Stop Letting Your GPU Nap: Stack Jobs and Supercharge Your Experiments
Tips for ML researchers on shared clusters who are tired of slow experiments and sleepy GPUs.
Wait, Why Is My GPU So Bored? 🥹
Ever peeked at nvidia-smi mid-training and felt personally offended by a 15% GPU utilization reading?
You’re not alone.
In many ML setups—especially in deep reinforcement learning or self-supervised learning—the GPU ends up spending more time waiting around than doing actual work. Here’s why:
- Your model might be tiny (looking at you, MLPs and small CNNs).
- Environment steps in RL live on the CPU and take their sweet time.
- Data augmentation and preprocessing often clog the CPU while the GPU twiddles its thumbs.
- Even classic vision or SimCLR jobs on CIFAR-10 barely dent the surface of a modern A100’s power.
Moral of the story? You’ve got untapped compute just sitting there.
Signs of GPU Underuse
Here’s how to know your GPU’s taking a nap:
nvidia-smishows plenty of free VRAM (e.g., using 5 GB out of 40 GB).- Compute “Util” column idles in the teens while the CPU sits near 100 %.
- Example: a fastai ResNet-18 computer-vision run on an A100 sat at ~20 % util with memory to spare (reference) or an RLlib DQN job with 256 k batch size still spiked only briefly above 25 %
You might be tempted to buy more GPUs. Don’t. Use what you already have better.
The Secret: Run Multiple Jobs at Once
If your current job is only using a slice of the GPU, just stack more on top!
Here’s the magic formula:
# Run three jobs in parallel
for cfg in cfg1.yaml cfg2.yaml cfg3.yaml; do
python train.py --config $cfg &
done
wait # Let them all finish before exiting
Why it works:
-
Each job uses a slice of VRAM; their peaks rarely coincide.
- Streaming Multiprocessor stay busier because when one job waits on the CPU, another is mid-backprop.
- More info on SMs: Each SM handles the actual math operations (like matrix multiplies and convolutions). A100 has 108 SMs, which means it can handle a lot of parallel math — if you feed it well.
- You triple sweep throughput without touching the cluster queue.
This trick works great for:
- Hyperparameter sweeps
- Seed averaging
- Trying three ideas because you’re impatient (relatable)
Tips, Pitfalls, and Gotchas (With Explanations!)

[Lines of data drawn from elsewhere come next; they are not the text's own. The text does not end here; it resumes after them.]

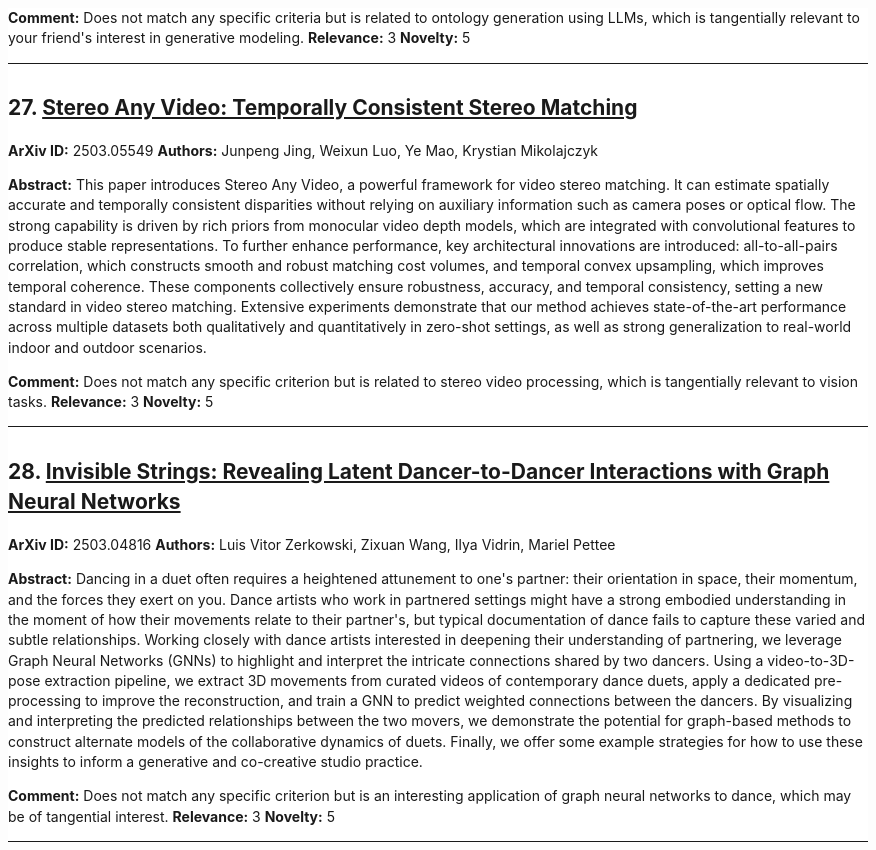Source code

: **Comment:** Does not match any specific criteria but is related to ontology generation using LLMs, which is tangentially relevant to your friend's interest in generative modeling.
**Relevance:** 3
**Novelty:** 5

---

## 27. [Stereo Any Video: Temporally Consistent Stereo Matching](https://arxiv.org/abs/2503.05549) <a id="link27"></a>
**ArXiv ID:** 2503.05549
**Authors:** Junpeng Jing, Weixun Luo, Ye Mao, Krystian Mikolajczyk

**Abstract:**  This paper introduces Stereo Any Video, a powerful framework for video stereo matching. It can estimate spatially accurate and temporally consistent disparities without relying on auxiliary information such as camera poses or optical flow. The strong capability is driven by rich priors from monocular video depth models, which are integrated with convolutional features to produce stable representations. To further enhance performance, key architectural innovations are introduced: all-to-all-pairs correlation, which constructs smooth and robust matching cost volumes, and temporal convex upsampling, which improves temporal coherence. These components collectively ensure robustness, accuracy, and temporal consistency, setting a new standard in video stereo matching. Extensive experiments demonstrate that our method achieves state-of-the-art performance across multiple datasets both qualitatively and quantitatively in zero-shot settings, as well as strong generalization to real-world indoor and outdoor scenarios.

**Comment:** Does not match any specific criterion but is related to stereo video processing, which is tangentially relevant to vision tasks.
**Relevance:** 3
**Novelty:** 5

---

## 28. [Invisible Strings: Revealing Latent Dancer-to-Dancer Interactions with Graph Neural Networks](https://arxiv.org/abs/2503.04816) <a id="link28"></a>
**ArXiv ID:** 2503.04816
**Authors:** Luis Vitor Zerkowski, Zixuan Wang, Ilya Vidrin, Mariel Pettee

**Abstract:**  Dancing in a duet often requires a heightened attunement to one's partner: their orientation in space, their momentum, and the forces they exert on you. Dance artists who work in partnered settings might have a strong embodied understanding in the moment of how their movements relate to their partner's, but typical documentation of dance fails to capture these varied and subtle relationships. Working closely with dance artists interested in deepening their understanding of partnering, we leverage Graph Neural Networks (GNNs) to highlight and interpret the intricate connections shared by two dancers. Using a video-to-3D-pose extraction pipeline, we extract 3D movements from curated videos of contemporary dance duets, apply a dedicated pre-processing to improve the reconstruction, and train a GNN to predict weighted connections between the dancers. By visualizing and interpreting the predicted relationships between the two movers, we demonstrate the potential for graph-based methods to construct alternate models of the collaborative dynamics of duets. Finally, we offer some example strategies for how to use these insights to inform a generative and co-creative studio practice.

**Comment:** Does not match any specific criterion but is an interesting application of graph neural networks to dance, which may be of tangential interest.
**Relevance:** 3
**Novelty:** 5

---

| ✅ / ⚠️ | What You Should Know | Why It Matters |
|---|---|---|
| ✅ | Leave ~10% VRAM unused | PyTorch loves to surprise you with memory spikes. A small buffer helps you avoid sudden OOM crashes that wipe out all jobs. |
| ✅ | Use /scratch or SSD storage |
If three jobs all hit the disk at once on slow storage, your fancy parallelism will turn into a data-loading traffic jam. |
| ✅ | Tag runs in your logger (e.g., wandb --group stacked) |
Keeps your dashboards from looking like a spaghetti bowl of metrics. Easier to compare, track, and brag about. |
| ✅ | Watch num_workers and threads |
Each job spawns data loaders. Multiply that by three and suddenly your system has 48 zombie processes hoarding RAM. Keep things lean. |
| ⚠️ | Don’t stack giant models | If you’re running LLMs, ViTs, or anything eating 80%+ VRAM, just… don’t. You’ll get out-of-memory errors faster than you can say “SIGKILL”. |
| ⚠️ | Know your cluster’s rules | Some clusters have strict policies: one job per GPU, no background processes, etc. Break them, and you might lose access. Nobody wants that email. |
TL;DR 💛
If your GPU looks bored, it probably is.
Instead of leaving it idle, stack 2–3 light-to-medium jobs on the same card. You’ll:
- Finish sweeps 2–3x faster
- Reduce total GPU-hours
- Help your labmates get off the waitlist
Your Move 💅
- Fire up few extra jobs.
- Monitor
nvidia-smi. - Watch your GPU actually break a sweat.
- Flex your productivity gains.
You don’t need more compute—you just need to use it smarter.